足利の民俗研究家・中島太郎さんがこのほど、足利市北部の民俗の話を集めた書籍「北の郷物語 第4集」(岩花文庫刊)を出版した。
第1~4集(第4集は写真右) 昔の薬のパッケージを意識した装丁で
開発や宅地化が進む中、注目される機会が減り、忘れられつつある土地にまつわる伝承や民俗の話などをA5判の冊子にまとめた同書。中島さんが高齢者や神社仏閣の関係者らを取材し、執筆した記事を掲載する。
2013(平成25)年の第3集以来、10年ぶりの発行になる第4集は7月に出版。土地に根付いた伝承や古代史に関する謎解き、足利を訪れたとされる浮世絵師の葛飾北斎の絵にまつわるエピソードのほか、コロナ禍や森林火災、戦争遺跡にも触れ、1話当たり220文字に手描きの挿絵を組み合わせた54話を掲載する。表紙デザインを含む冊子制作は、全て中島さんが手がけた。デジタルの時代だからこそ、あえて紙媒体にこだわるという。

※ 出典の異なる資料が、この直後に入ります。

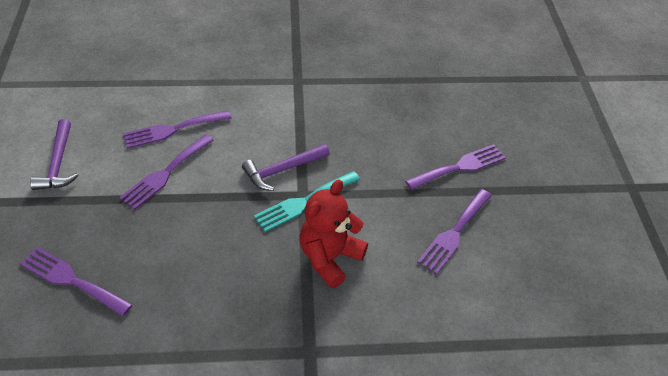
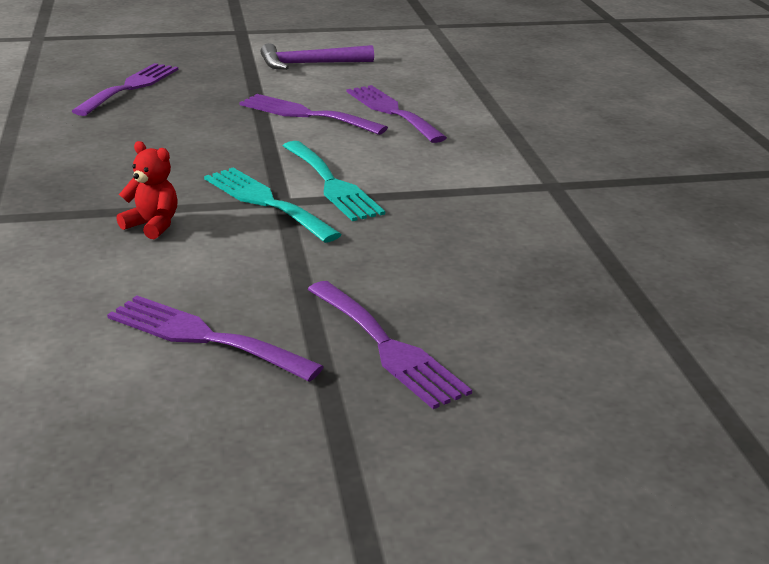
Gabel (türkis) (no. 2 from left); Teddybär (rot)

装丁は「昔の薬のパッケージ」を意識したという。裏表紙には「読用上の注意」として、家族からそう言われたというエピソードを下敷きにして「眠気を催す場合があります」などといった注意書きを掲載する。
中島さんは「第1集、2集と出版するうちに、偶然の出会いや紹介などにより新しい情報が舞い込むようになった。足利市北部に調査対象を絞ってはいるが、知れば知るほど奥が深く、やぶの中に分け入っていくよう。取材では、必ず2人以上から話を聞き、不明な点は文献にも当たる」と話す。「地元の人に『足利ってこういうところなんだ』と再発見・認識してもらうきっかけになれば」とも。
価格は500円。岩下書店(通2)、太平記館(伊勢町)、足利商工会議所(通3)などで販売する。